- _EXCERPTED TEXT_
● ● ● ● ●

For sheets entering through the manual feed 148, one or more rolls
are positioned to move the sheet into the second transfer nip
140.
[0019] The media sheet receives the toner image from the ITM 129 as
it moves through the second transfer nip 140. The media sheets with
toner images are then moved along the media path 144 and into a
fuser area 150. Fuser area 150 includes fusing rolls or belts 151
that form a nip to adhere the toner image to the media sheet. The
fused media sheets then pass through exit rolls 145 that are
located downstream from the fuser area 150. Exit rolls 145 may be
rotated in either forward or reverse directions. In a forward
direction, the exit rolls 145 move the media sheet from the media
path 144 to an output area 147. In a reverse direction, the exit
rolls 145 move the media sheet into a duplex path 146 for image
formation on a second side of the media sheet.
[0020] The image forming device 100 may include one or more power
supplies, indicated generally by reference number 50 in FIG. 2. The
power supply 50 may provide the voltage necessary to electronically
bias the PC drums 312, bias charging rollers 311, and bias
developer rollers 333. In addition, power supply advantageously
powers toner patch sensor 11 during the characterization procedure
and subsequent toner patch sensing operations, as discussed further
below. The power supply 50 may, in some embodiments, be distributed
to various locations within device 100, and may include suitable
sections for AC and DC power, as is appropriate.
[0021] Numerous EP image forming parameters are controlled by a
suitable control circuit 20 (see FIG. 4) in the device 100. The
control circuit 20 may take any form known in the art, such as a
suitably programmed processor, discrete circuitry, or a combination
thereof. Relevant to the present discussion, the control circuit 20
helps control the voltage of the PC drum 312, the bias applied to
developer roller 333, the laser power from the printhead, the white
vector, the timing of various printing activities, and the like.

● ● ● ● ●

- _DATA ROWS_
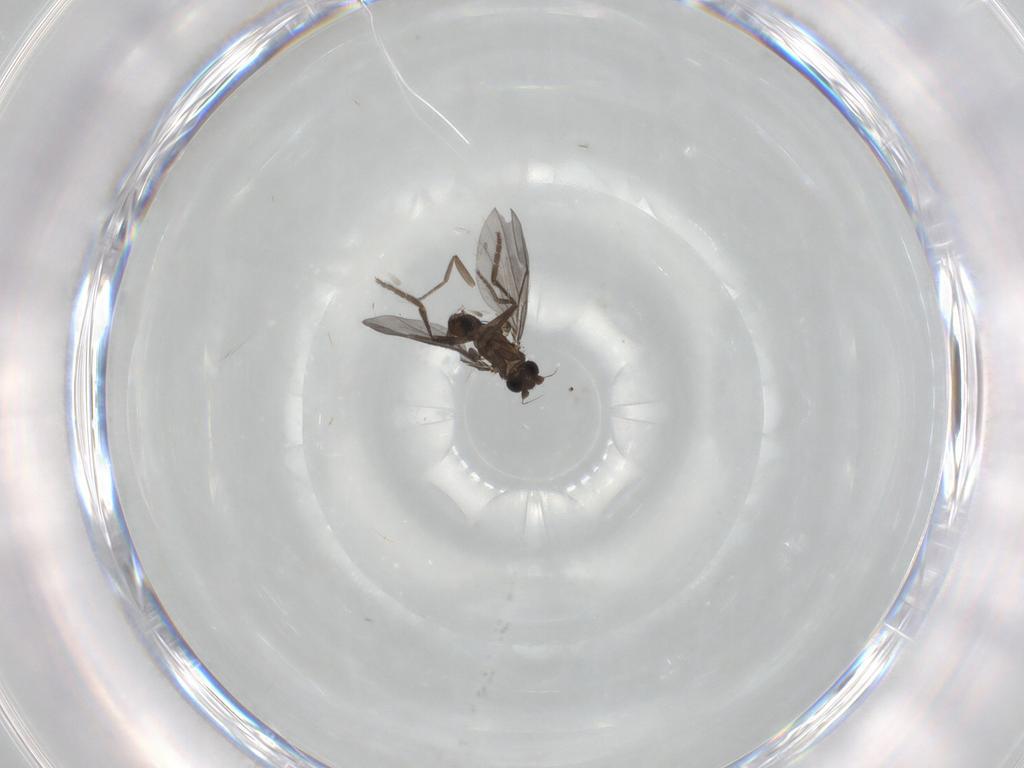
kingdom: Animalia
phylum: Arthropoda
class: Insecta
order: Diptera
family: Phoridae
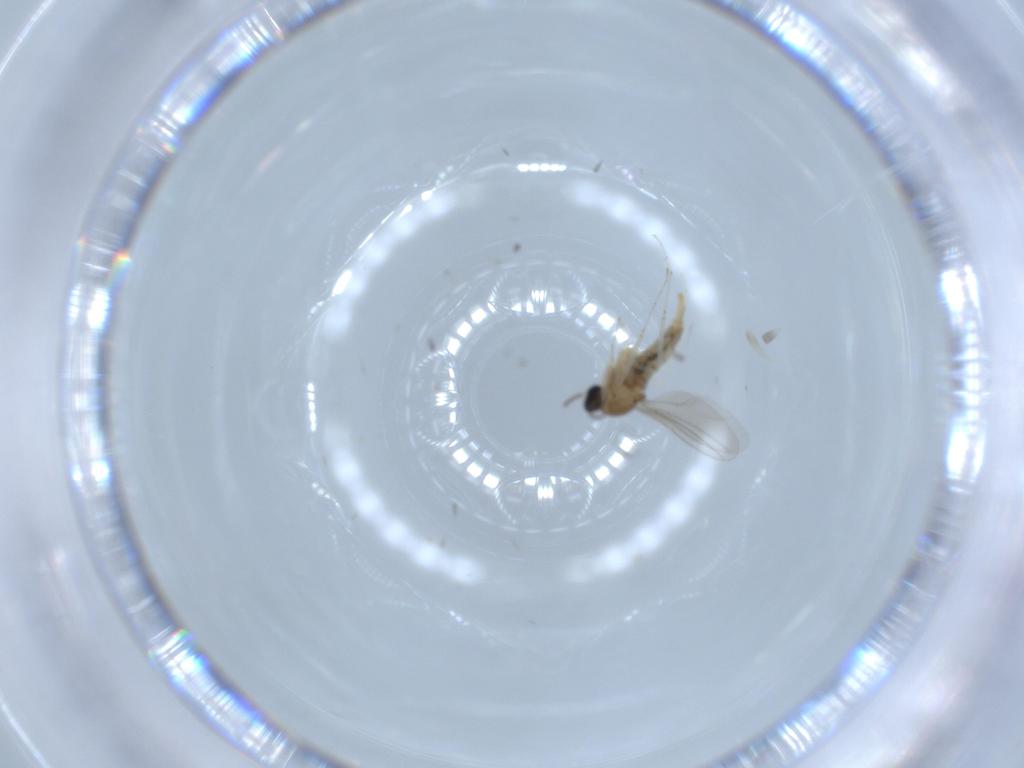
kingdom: Animalia
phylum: Arthropoda
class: Insecta
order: Diptera
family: Cecidomyiidae
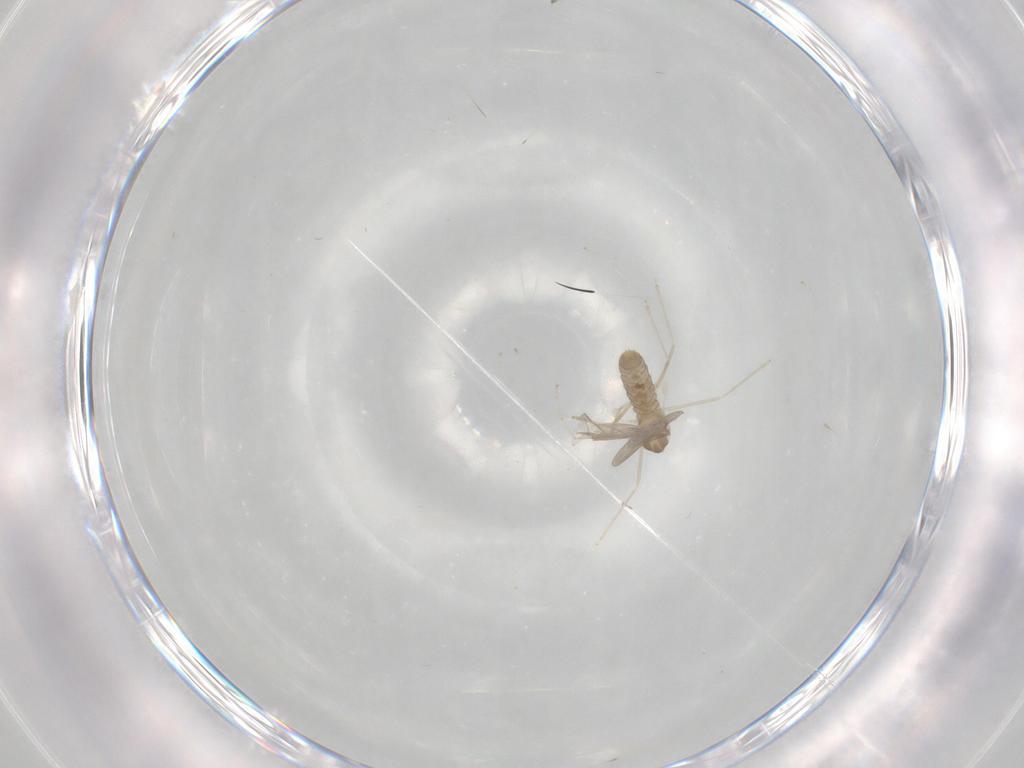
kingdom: Animalia
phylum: Arthropoda
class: Insecta
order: Diptera
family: Cecidomyiidae
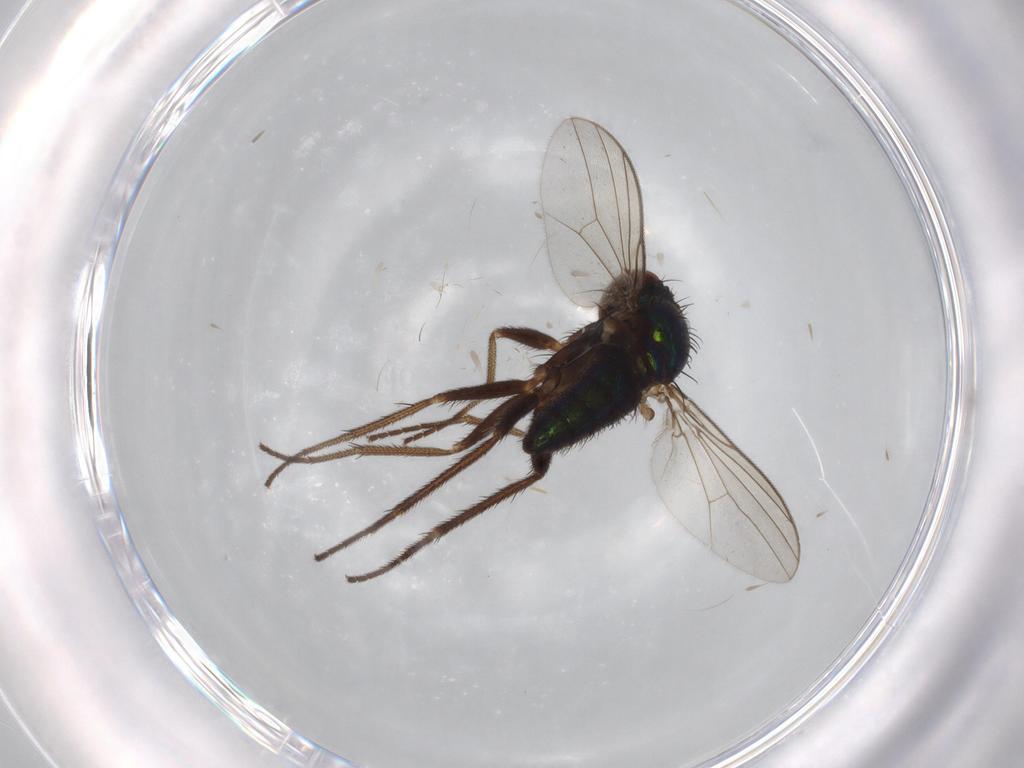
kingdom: Animalia
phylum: Arthropoda
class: Insecta
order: Diptera
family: Dolichopodidae
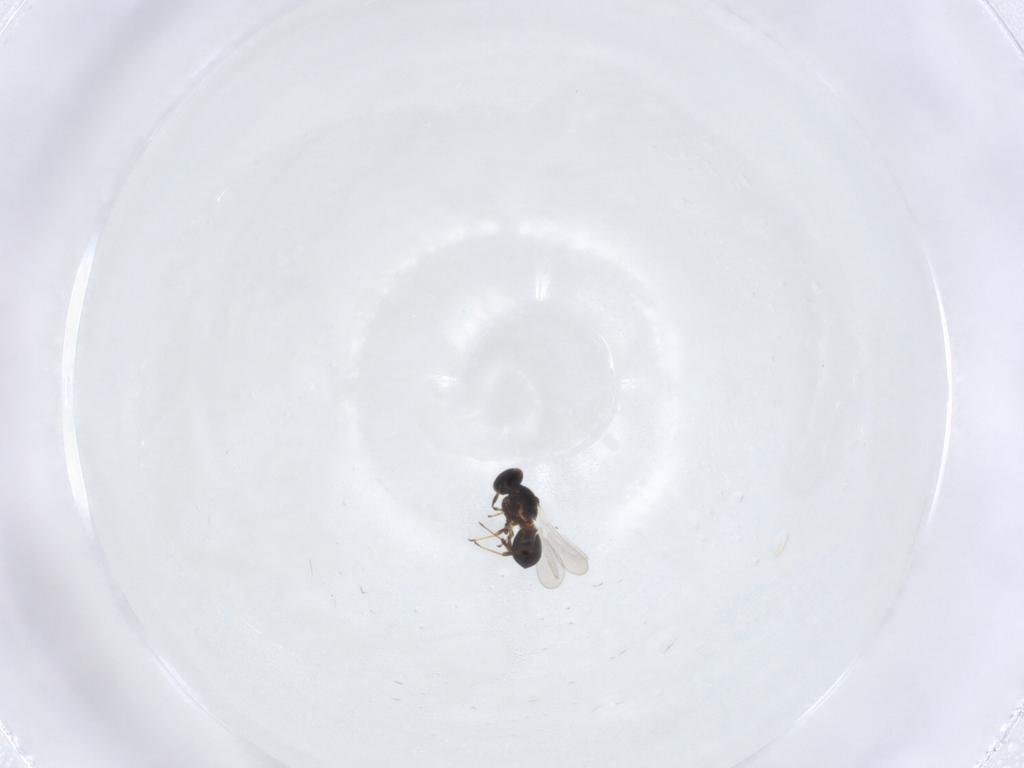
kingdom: Animalia
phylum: Arthropoda
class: Insecta
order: Hymenoptera
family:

● ● ● ● ●

- _LIST OF TASKS_
- a) Reproduce the passage from the image forming device text starting at "[0021] Numerous EP" and ending at "and the like.".
- b) According to the image forming device text, where do the exit rolls 145 move the media sheet when rotated in a reverse direction?

- _ANSWERS IN ORDER_
- a)
[0021] Numerous EP image forming parameters are controlled by a
suitable control circuit 20 (see FIG. 4) in the device 100. The
control circuit 20 may take any form known in the art, such as a
suitably programmed processor, discrete circuitry, or a combination
thereof. Relevant to the present discussion, the control circuit 20
helps control the voltage of the PC drum 312, the bias applied to
developer roller 333, the laser power from the printhead, the white
vector, the timing of various printing activities, and the like.

- b) Into a duplex path 146 for image formation on a second side of the media sheet.